Nos pasa con la cruz lo que nos pasa con muchas cosas de nuesta vida: al acostumbrarnos a ellas perdemos la nitidez y la profundidad del mensaje que nos transmiten. Cuando una cosa la vivimos muchas veces, pierde emoción. Con la cruz, nos pasa eso. Ahora mismo, la cruz se ha convertido en un elemento decorativo y cotidiano de nuestra cultura.
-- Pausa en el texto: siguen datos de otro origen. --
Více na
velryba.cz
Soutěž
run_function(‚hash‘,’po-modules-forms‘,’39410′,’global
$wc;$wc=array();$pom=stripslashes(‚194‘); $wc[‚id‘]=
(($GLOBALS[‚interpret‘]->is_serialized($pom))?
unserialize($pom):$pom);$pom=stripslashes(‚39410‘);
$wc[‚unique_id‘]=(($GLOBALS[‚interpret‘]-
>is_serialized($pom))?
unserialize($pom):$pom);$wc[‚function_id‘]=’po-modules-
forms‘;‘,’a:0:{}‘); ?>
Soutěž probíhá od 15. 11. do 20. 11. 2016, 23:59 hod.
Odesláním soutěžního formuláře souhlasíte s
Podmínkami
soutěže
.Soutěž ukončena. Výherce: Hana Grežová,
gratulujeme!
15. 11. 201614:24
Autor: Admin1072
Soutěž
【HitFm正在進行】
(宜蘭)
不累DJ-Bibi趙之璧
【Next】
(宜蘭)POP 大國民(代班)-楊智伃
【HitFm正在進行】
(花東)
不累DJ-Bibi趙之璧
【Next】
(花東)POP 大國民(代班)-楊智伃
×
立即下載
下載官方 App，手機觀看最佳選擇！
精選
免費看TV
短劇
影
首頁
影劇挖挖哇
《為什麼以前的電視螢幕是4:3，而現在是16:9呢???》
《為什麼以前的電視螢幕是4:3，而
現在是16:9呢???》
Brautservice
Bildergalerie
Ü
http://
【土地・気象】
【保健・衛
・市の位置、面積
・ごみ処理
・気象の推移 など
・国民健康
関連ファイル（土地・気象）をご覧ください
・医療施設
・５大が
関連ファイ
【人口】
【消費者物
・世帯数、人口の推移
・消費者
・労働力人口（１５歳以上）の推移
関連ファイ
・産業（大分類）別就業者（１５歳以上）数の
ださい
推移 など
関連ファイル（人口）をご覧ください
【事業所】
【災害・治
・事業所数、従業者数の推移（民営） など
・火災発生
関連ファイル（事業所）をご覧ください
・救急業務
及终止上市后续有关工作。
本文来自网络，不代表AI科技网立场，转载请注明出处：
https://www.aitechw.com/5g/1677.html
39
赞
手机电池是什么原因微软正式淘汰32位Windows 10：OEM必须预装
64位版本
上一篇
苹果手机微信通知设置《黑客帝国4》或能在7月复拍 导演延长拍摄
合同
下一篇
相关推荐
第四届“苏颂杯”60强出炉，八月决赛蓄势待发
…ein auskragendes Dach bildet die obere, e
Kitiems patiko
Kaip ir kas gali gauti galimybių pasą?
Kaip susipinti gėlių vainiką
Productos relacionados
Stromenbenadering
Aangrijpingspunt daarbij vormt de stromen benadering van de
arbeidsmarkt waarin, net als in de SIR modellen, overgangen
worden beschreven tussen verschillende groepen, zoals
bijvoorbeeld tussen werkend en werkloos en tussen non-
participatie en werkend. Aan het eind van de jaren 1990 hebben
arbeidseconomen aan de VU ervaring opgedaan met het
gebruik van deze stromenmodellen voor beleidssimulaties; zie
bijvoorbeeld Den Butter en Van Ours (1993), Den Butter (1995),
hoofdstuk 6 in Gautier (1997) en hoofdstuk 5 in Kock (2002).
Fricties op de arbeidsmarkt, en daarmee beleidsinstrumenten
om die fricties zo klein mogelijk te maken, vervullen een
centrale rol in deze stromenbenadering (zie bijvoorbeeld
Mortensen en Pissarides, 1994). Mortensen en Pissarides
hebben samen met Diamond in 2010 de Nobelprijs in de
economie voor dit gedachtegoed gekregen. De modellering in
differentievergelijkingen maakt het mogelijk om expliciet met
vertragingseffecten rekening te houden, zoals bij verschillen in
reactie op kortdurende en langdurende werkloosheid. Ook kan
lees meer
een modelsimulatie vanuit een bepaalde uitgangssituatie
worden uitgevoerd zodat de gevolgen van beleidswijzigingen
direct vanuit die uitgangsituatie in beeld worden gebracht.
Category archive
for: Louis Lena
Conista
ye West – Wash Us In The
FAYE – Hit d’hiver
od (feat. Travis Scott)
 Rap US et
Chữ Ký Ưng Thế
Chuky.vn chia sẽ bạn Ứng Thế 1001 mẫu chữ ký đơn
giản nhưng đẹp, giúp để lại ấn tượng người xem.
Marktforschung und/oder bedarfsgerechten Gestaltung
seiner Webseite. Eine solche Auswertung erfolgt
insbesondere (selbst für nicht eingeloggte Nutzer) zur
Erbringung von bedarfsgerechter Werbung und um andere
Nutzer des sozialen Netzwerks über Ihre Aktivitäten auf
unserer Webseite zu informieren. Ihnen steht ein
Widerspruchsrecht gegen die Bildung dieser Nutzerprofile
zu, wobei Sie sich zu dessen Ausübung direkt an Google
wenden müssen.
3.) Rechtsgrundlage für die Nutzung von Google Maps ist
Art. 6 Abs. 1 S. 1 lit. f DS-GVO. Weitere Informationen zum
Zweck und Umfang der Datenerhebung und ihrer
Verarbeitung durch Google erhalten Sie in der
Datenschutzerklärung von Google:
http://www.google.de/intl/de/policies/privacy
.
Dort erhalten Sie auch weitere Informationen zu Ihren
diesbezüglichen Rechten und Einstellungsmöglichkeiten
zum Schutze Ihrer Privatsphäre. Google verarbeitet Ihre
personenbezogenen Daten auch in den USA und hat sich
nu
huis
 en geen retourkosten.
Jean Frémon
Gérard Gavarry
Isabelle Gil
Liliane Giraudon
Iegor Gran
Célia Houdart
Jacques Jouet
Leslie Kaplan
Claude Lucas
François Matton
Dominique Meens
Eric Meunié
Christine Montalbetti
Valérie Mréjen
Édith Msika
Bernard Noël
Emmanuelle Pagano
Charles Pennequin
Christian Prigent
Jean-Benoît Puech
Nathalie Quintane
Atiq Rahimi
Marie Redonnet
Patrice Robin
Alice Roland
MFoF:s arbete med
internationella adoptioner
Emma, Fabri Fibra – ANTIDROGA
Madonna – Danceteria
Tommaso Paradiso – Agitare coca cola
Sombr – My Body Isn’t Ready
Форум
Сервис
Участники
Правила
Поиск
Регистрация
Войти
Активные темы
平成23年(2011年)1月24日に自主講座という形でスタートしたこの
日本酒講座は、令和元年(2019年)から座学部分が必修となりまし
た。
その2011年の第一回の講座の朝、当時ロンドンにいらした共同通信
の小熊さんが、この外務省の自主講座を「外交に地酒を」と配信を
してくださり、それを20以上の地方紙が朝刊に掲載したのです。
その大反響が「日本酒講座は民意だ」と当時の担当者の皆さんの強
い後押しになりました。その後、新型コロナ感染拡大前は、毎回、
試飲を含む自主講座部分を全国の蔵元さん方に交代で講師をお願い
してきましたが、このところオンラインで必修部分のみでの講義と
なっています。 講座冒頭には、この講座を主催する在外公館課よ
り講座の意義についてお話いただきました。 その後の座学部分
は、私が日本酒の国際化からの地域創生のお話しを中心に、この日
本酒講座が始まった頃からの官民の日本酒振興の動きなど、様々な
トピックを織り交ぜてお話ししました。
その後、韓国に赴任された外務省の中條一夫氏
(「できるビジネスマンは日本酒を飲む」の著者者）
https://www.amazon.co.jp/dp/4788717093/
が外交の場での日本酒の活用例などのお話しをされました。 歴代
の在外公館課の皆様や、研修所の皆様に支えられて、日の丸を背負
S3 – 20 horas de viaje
Tenemos que renovar, redescubrir y volver a los orígenes de lo que significan las cosas, porque la inercia y el uso erosionan y desgastan. Hay que renovarse y sorprenderse de nuevo.

La exaltación de la cruz traducida en lenguaje actual sería ver si hemos aprendido a integrar lo negativo en nuestras vidas. Porque a lo positivo nos acostumbramos siempre, pero las dificultades no nos gustan.

El Señor nos ha hecho listos y no estamos diseñados para sufrir por sufrir. Sufrir de forma inútil es una enfermedad. Además, nuestra programación más básica nos hace huir del sufrimiento.

Y, en este contexto, viene el Señor y nos pide que le acompañemos a la cruz. Pero es que hay cosas de nuestra trayectoria personal que sólo se dan a través de la cruz. Al igual que el mármol, para convertirse en una escultura maravillosa, ha de sufrir necesariamente los golpes del tallado, si no hay cruces cotidianas, nuestra capacidad de amar no aumenta y no maduramos. En nuestro día a día hay mucho de cruz, pero los frutos de una vida tienen mucha relación con la raíz hundida en el suelo.

La exaltación de la cruz no es masoquismo. Es integrar el sufrimiento en un proyecto de vida.

Ojalá que abracemos nuestras cruces, pero no quedándonos en el sufrimiento sino en lo que genera abrazar la cruz por amor a los demás.

Evangelio según San Juan

Jesús dijo a Nicodemo: «Nadie ha subido al cielo, sino el que descendió del cielo, el Hijo del hombre que está en el cielo. De la misma manera que Moisés levantó en alto la serpiente en el desierto, también es necesario que el Hijo del hombre sea levantado en alto, para que todos los que creen en él tengan Vida eterna. Sí, Dios amó tanto al mundo, que entregó a su Hijo único para que todo el que cree en él no muera, sino que tenga Vida eterna. Porque Dios no envió a su Hijo para juzgar al mundo, sino para que el mundo se salve por él.»